Having carved out our own little retail space, you’d think the rest would be easy. You’d be wrong. Most of our customers have only so much to spend, and it’s a challenge to keep them focused on why they walked through our door. But we also have to contend with outsiders who come in to compete for our customers’ cash—the small army of men with half-day beards who hustle in to push toys, perfume, makeup, and more. Don’t they realize they’re riding in our lane—one we painted ourselves? It’s more than the expense of rent; it’s the time and sweat that turned this place into an electric-bike store.

The palm reader was the worst. He committed the double crime of store-zone poaching and sexism. I was locking up the bikes one evening, and he saw me through the glass and pounded on the bolted door. I unlocked and smiled warily.

“Is the owner here?” he demanded.

“I’m the owner,” I replied.

“No, the man,” he insisted.

Sigh. “May I help you?”

He paused, considering my worthiness. “Can I read your palm?” He held up his own to demonstrate.

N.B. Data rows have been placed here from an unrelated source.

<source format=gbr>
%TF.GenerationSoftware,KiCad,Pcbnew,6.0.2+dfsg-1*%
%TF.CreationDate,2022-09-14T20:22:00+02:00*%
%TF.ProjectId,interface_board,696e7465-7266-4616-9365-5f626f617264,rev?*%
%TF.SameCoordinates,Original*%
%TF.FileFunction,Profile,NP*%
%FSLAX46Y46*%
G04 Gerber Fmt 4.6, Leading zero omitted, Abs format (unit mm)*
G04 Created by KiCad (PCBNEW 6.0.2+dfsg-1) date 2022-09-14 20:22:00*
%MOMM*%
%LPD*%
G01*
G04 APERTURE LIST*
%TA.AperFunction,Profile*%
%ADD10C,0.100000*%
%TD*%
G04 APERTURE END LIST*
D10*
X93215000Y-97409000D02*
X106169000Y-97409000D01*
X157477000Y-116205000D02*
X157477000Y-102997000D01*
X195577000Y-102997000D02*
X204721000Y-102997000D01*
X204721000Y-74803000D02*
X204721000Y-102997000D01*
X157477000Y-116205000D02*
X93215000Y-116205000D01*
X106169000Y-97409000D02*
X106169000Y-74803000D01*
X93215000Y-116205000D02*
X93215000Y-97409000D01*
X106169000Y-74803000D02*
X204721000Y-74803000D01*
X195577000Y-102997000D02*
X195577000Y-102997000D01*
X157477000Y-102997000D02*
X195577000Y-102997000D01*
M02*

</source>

I slammed the door, locked him out, and went home for the night. Nobody sells me my future in my own store.

Most of the folks who saunter in bring smiles and a passion for bicycles, and sometimes even those trying to sell things to our customers win me over. One young couple from Spain financed their cross-country bike tour by selling handmade wire statuettes of bicycles—business card holders—that I thought made great conversation pieces. They targeted bike shops in small, friendly towns such as Seal Beach, and I was happy to buy one during a quiet moment at the shop.

 

Brian’s passion for spreading the word about our store has him traveling to community events all over Southern California. For each one, he’s up at some crazy hour to bolt out the door with a bike and go, go, go. He has done this so often that the Irvine-based Pedego Electric Bikes Co. awarded us a prize at its annual dealer meeting—a branded tent of our own, so we can participate in community events wherever and whenever the passion calls.

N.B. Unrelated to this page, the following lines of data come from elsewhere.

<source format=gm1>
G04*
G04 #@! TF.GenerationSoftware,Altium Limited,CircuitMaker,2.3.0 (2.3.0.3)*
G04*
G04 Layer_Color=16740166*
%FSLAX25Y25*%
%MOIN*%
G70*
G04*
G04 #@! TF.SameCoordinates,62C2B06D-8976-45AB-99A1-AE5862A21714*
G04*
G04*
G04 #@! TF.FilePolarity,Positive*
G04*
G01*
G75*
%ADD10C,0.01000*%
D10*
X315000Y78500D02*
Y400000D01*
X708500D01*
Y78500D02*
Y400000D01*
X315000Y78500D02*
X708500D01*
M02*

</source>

Four things keep us rolling: guts, brawn, brains, and luck. It has taken guts to open our doors, brawn to move bikes, and brains to stay the course. But luck is what really drove our business this year. I couldn’t resist a challenge emailed from Time Warner Cable Business Class to describe our business in 300 words or less. It took an hour to compose my 298-word essay last February. A couple months later, after I’d forgotten about it, the cable company called to say we had won. The prize left us astounded: a top-notch national TV commercial. This amazing tail wind pushed us forward as the year ended, and our shop is thriving despite the obstacles and challenges.

We learned that anything will happen when you run a small business, not all of it pleasant. But with each jolt, excitement balances fear. Prosperity and panic roll side by side. The trick is to be open to the possibility of magic—to work hard, take chances, and make each invoice lead to profit by delighting customers. The latter happened when I sold two bikes to a fellow who limped into our store with a cane. He’d suffered a workplace accident years earlier and was unable to cycle, and he missed the freedom of it. Seeing the commercial gave him the idea that he could return to the bike path. His spectacular grin on the test ride fueled my fortitude. He might never have learned about electric bikes if I hadn’t won that TV spot.

The fear of even bigger obstacles ahead will probably never completely fade. But when you experience all that we have in two years, it becomes addicting to throw open the door, stand by a bicycle, and wait to introduce it to shoppers. I’m determined to coast on the good days, and, well, peddle harder when the race is on.